- 2013 Mainok raids: Part of Boko Haram insurgency
| Date | 25–26 October 2013 |
| Location | Near Galangi and Lawanti, near Mainok, Borno State, Nigeria |
| Result | Nigerian victory |

Belligerents
- Nigeria: Boko Haram

Casualties and losses
- 2 injured (per Nigeria): 95 killed (per Nigeria) Unknown injured

= 2013 Mainok raids =

Between 25 and 26 October 2013, clashes broke out between Nigerian forces and Boko Haram militants in the forest near Mainok, Borno State, Nigeria. At least 95 militants were killed in the clashes, compared to two Nigerian soldiers being injured.

== Background ==
Boko Haram emerged in 2009 as a jihadist social and political movement in a failed rebellion in northeast Nigeria. Throughout the following years, Abubakar Shekau unified militant Islamist groups in the region and continued to foment the rebellion against the Nigerian government, conducting terrorist attacks and bombings in cities and communities across the region. Boko Haram often has its camps and bases in forested areas across rural Borno and Yobe States, which the Nigerian government raided several times throughout the year. These raids, notably at Alagarno and the Kasiya Forest, killed many militants. The town of Benisheik had been attacked by Boko Haram militants just over a month prior, killing over 100 civilians.

== Battle ==
Nigerian officials reported that their forces stormed Boko Haram camps near Mainok on 25 October. The camps were located in the villages of Galangi and Lawanti, near Mainok. The attacks combined ground and aerial forces.
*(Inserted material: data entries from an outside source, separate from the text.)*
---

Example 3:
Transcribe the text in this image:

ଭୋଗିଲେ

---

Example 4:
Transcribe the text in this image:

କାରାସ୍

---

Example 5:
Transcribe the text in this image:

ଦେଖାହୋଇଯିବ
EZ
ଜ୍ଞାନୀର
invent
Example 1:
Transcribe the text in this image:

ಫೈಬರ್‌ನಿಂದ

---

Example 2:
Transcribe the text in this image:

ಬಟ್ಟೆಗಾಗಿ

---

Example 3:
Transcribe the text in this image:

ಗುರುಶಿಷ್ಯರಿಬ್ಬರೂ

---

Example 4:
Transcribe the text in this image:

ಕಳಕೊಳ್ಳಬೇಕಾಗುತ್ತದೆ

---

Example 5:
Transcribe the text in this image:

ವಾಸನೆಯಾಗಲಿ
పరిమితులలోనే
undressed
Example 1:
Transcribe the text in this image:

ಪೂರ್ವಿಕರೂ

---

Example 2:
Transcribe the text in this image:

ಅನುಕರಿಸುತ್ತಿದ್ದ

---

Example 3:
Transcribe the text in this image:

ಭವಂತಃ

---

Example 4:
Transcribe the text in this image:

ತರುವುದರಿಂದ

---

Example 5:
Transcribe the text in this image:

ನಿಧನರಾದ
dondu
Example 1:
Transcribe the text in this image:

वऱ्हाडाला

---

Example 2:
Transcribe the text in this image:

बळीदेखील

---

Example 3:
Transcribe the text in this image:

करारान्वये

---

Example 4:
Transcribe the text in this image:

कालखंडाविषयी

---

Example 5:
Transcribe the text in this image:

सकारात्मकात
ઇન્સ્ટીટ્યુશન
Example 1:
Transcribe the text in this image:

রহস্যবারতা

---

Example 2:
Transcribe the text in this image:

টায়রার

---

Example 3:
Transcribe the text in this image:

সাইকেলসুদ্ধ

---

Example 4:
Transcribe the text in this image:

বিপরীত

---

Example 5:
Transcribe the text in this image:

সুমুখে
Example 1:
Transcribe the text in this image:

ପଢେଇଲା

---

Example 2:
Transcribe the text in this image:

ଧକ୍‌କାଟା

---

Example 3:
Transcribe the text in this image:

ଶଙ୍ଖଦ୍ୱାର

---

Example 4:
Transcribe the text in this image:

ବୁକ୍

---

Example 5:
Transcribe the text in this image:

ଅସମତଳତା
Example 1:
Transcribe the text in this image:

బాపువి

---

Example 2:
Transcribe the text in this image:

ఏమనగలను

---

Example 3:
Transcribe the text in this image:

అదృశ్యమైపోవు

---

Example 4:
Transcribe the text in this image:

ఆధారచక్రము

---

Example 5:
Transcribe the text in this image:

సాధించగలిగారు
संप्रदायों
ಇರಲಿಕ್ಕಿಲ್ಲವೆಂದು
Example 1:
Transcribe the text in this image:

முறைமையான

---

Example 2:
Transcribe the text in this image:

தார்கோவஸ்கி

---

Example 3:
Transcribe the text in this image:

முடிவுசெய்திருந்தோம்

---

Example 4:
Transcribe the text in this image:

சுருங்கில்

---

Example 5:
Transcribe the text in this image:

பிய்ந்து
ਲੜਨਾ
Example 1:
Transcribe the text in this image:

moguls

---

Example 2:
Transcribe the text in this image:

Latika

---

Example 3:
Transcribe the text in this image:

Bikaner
Initial reports from Nigerian army spokesman Muhammad Dole stated that two Nigerian soldiers were injured in the clashes, and that 74 militants were killed. Dole also said that two pick-ups were seized and five were destroyed. Other injured militants fled the scene. The following day, reports of a second camp being stormed were reported by the Nigerian Army, with the death toll for the militants increasing to 95.